That would never happen in Guyana under any post-Burnham administration from 1985 onwards. That would never happen in 2016. I remember when I was a teenager during the Burnham years when a very rich, propertied man from Mahaica, Mustapha Ali, was charged for death by dangerous driving and jailed for five years and the Court of Appeal upheld the High Court decision.

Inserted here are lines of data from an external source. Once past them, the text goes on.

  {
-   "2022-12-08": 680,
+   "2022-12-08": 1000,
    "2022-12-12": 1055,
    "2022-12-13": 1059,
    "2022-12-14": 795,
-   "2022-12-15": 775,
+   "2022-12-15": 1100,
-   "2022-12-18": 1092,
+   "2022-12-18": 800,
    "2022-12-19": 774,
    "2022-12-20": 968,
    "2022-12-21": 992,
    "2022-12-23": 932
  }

It is virtually impossible to have these convictions in Guyana since the passing of the Forbes Burnham epoch. Which policeman, magistrate, judge, ruling politician would allow persons from the upper classes to suffer such a fate? This is a tenth rate banana republic where money buys justice and it does so openly and barefacedly. I see two Guyanese men of European extraction who ride all over this place (meaning parts of Region 4) without helmets and not a traffic cop dare to stop them. Dale Andrews (of this newspaper) and I went to Ruimveldt police station after we saw the son of one of these men passed the station without a helmet. The ranks told us they don’t know about this guy and/or any guy riding without a helmet. We see the “eyepass” when we are outside Kaieteur News, but the police don’t.

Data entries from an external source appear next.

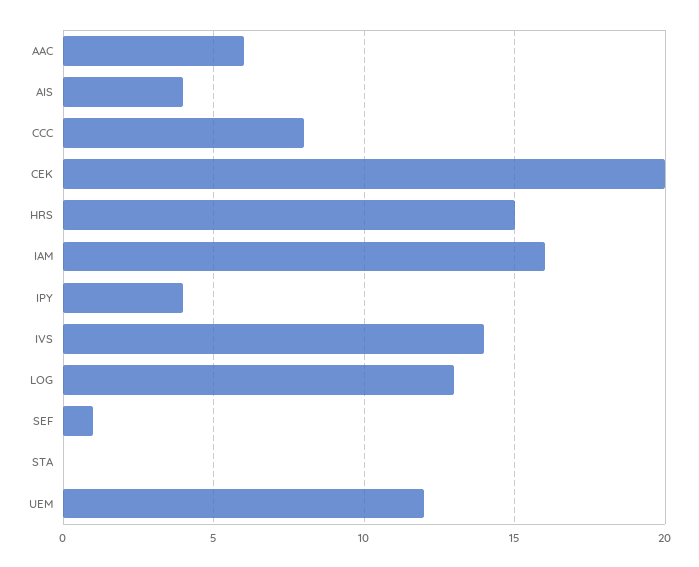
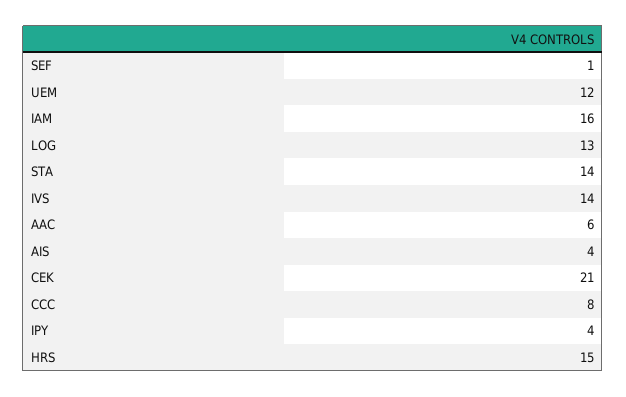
  {
    "AAC": 6,
    "AIS": 4,
    "CCC": 8,
-   "CEK": 20,
+   "CEK": 21,
    "HRS": 15,
    "IAM": 16,
    "IPY": 4,
    "IVS": 14,
    "LOG": 13,
    "SEF": 1,
-   "STA": 0,
+   "STA": 14,
    "UEM": 12
  }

This is Guyana after 50 years of Independence. Here is what we haven’t learnt in those fifty years and perhaps never will. People say rocket science is a complex subject, but street lights technology in Guyana (only in Guyana), is far more formidable. I was coming home on the UG Road on Monday afternoon when I saw the technicians fixing the street lights from the Beharry Residence right up to the Cyril Potter College of Education. On Tuesday night, lights eventually came to that important roadway. On Wednesday night, the lights died. They are still dead as I write. This incredible ancient rite has been going on all over Guyana. The guys fix the lights one day; the next day the lights are gone.
Really, after 50 years of Independence we cannot get street lights to work. It is only natural to ask what have we achieved after 50 years of sovereignty. But it is not only a lack of achievements but also lack of mental thinking that has characterized 50 years of failure. This poor country attempted to spend scarce foreign exchange to bring CPL cricket. We were saved only by the wealth of Trinidad who outbid us. Why would a piss poor country like Guyana think it can compete with wealthy Trinidad? We have a huge cricket stadium just built eight years ago, but we have spent precious millions (even if donated) to build a bigger structure just to celebrate the Golden Jubilee.
After 50 years of Independence, the fire engines roll out of the congested Stabroek Market Square and as the drivers accelerate, pedestrians, women with small children at their side, women with babies in their arms, itinerant hucksters with their goods in huge baskets, have to run like wild animals out of the machines’ pathway to avoid being mashed to pieces. Yet we can use D’Urban Park as a place to build colossal stands instead of putting the fire engines there.
But there is hope. I heard after the bacchanalian, carnivalesque escapades at D’Urban Park are completed, the fire engines will roll out to D’Urban Park and will sit on top of the stands which will be their new home. When there is a fire, they will roll down the stands. One day the stands may collapse. Seventeen prisoners were burnt alive in an overcrowded prison that has long outlived its usefulness. What a stark, tragic reminder of our stagnation over the past fifty years.